##### Records for this exercise

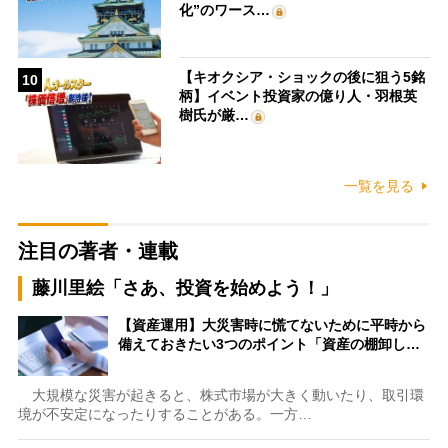
化”のワース…
【キオクシア・ショックの後に狙う5銘
10
柄】イベント投資家の億り人・羽根英
樹氏が厳…
一覧を見る
注目の著者・連載
藤川里絵「さあ、投資を始めよう！」
【資産運用】大災害時に慌てないために平時から
備えておきたい3つのポイント「資産の棚卸し…
大規模な災害が起きると、株式市場が大きく動いたり、取引環
境が不安定になったりすることがある。一方…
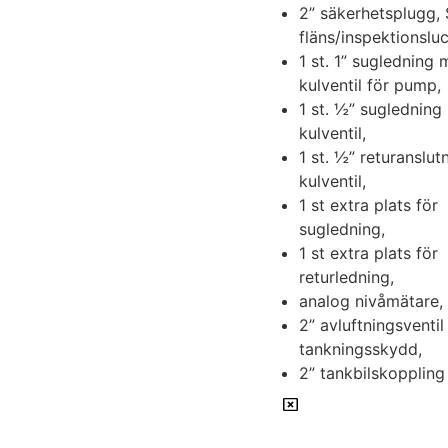
2” säkerhetsplugg, 
fläns/inspektionslu
1 st. 1” sugledning
kulventil för pump,
1 st. ½” suglednin
kulventil,
1 st. ½” returanslu
kulventil,
1 st extra plats för
sugledning,
1 st extra plats för
returledning,
analog nivåmätare,
2” avluftningsventi
tankningsskydd,
2” tankbilskoppling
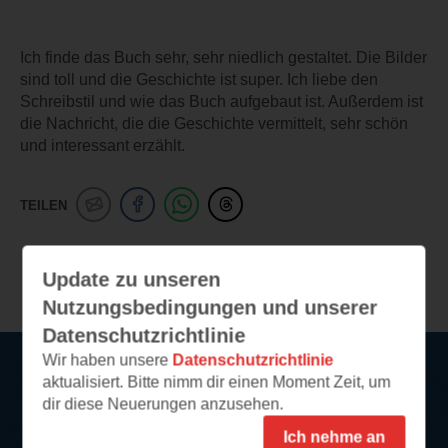
Ich finde das Buch sehr, sehr niedlich gestaltet. Die Bilder
sind toll und die Geschichte ist super. Ich liebe den
Schreibstil und wie das Buch aufgebaut ist. Außerdem ist
die Nachricht, die die Geschichte vermittelt, sehr schön
und interessant erzählt.
TEILEN
Weitere Leseeindrücke
Update zu unseren
Nutzungsbedingungen und unserer
Datenschutzrichtlinie
Wir haben unsere
Datenschutzrichtlinie
aktualisiert. Bitte nimm dir einen Moment Zeit, um
Service
dir diese Neuerungen anzusehen.
Ich nehme an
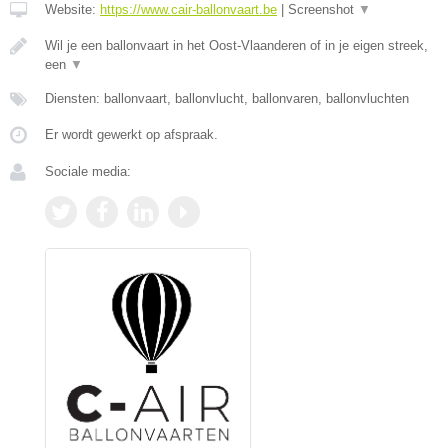
Website:
https://www.cair-ballonvaart.be
|
Screenshot
▼
Wil je een ballonvaart in het Oost-Vlaanderen of in je eigen streek,
een
▼
Diensten: ballonvaart, ballonvlucht, ballonvaren, ballonvluchten
Er wordt gewerkt op afspraak.
Sociale media:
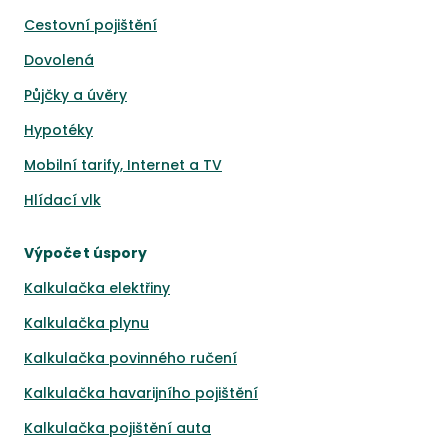
Cestovní pojištění
Dovolená
Půjčky a úvěry
Hypotéky
Mobilní tarify, Internet a TV
Hlídací vlk
Výpočet úspory
Kalkulačka elektřiny
Kalkulačka plynu
Kalkulačka povinného ručení
Kalkulačka havarijního pojištění
Kalkulačka pojištění auta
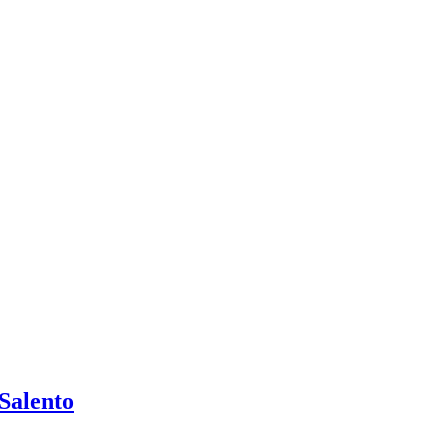
Salento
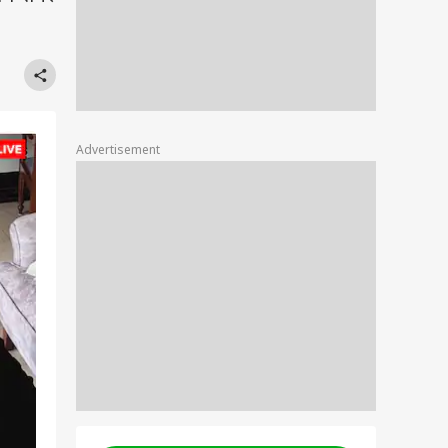
Advertisement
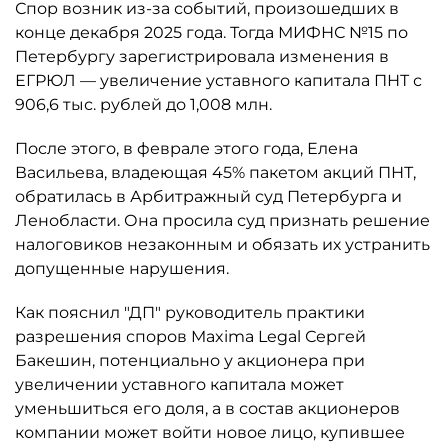
Спор возник из-за событий, произошедших в
конце декабря 2025 года. Тогда МИФНС №15 по
Петербургу зарегистрировала изменения в
ЕГРЮЛ — увеличение уставного капитала ПНТ с
906,6 тыс. рублей до 1,008 млн.
После этого, в феврале этого года, Елена
Васильева, владеющая 45% пакетом акций ПНТ,
обратилась в Арбитражный суд Петербурга и
Ленобласти. Она просила суд признать решение
налоговиков незаконным и обязать их устранить
допущенные нарушения.
Как пояснил "ДП" руководитель практики
разрешения споров Maxima Legal Сергей
Бакешин, потенциально у акционера при
увеличении уставного капитала может
уменьшиться его доля, а в состав акционеров
компании может войти новое лицо, купившее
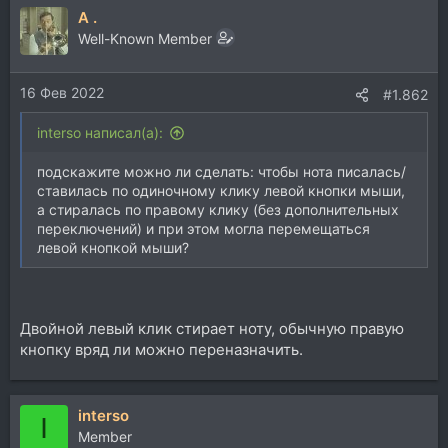
A .
Well-Known Member
16 Фев 2022
#1.862
interso написал(а):
подскажите можно ли сделать: чтобы нота писалась/
ставилась по одиночному клику левой кнопки мыши,
а стиралась по правому клику (без дополнительных
переключений) и при этом могла перемещаться
левой кнопкой мыши?
Двойной левый клик стирает ноту, обычную правую
кнопку вряд ли можно переназначить.
interso
I
Member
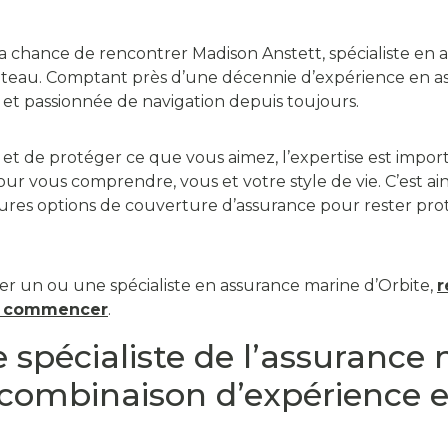
chance de rencontrer Madison Anstett, spécialiste en as
ateau. Comptant près d’une décennie d’expérience en a
 et passionnée de navigation depuis toujours.
r et de protéger ce que vous aimez, l’expertise est import
ur vous comprendre, vous et votre style de vie. C’est ai
res options de couverture d’assurance pour rester proté
rer un ou une spécialiste en assurance marine d’Orbite,
r
r commencer
.
 spécialiste de l’assurance
 combinaison d’expérience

##########

How many lines in the entries above contain the word "Buch"? Matches must have the same uppercase and lowercase letters, and the reply must be the number alone.

- Response area
2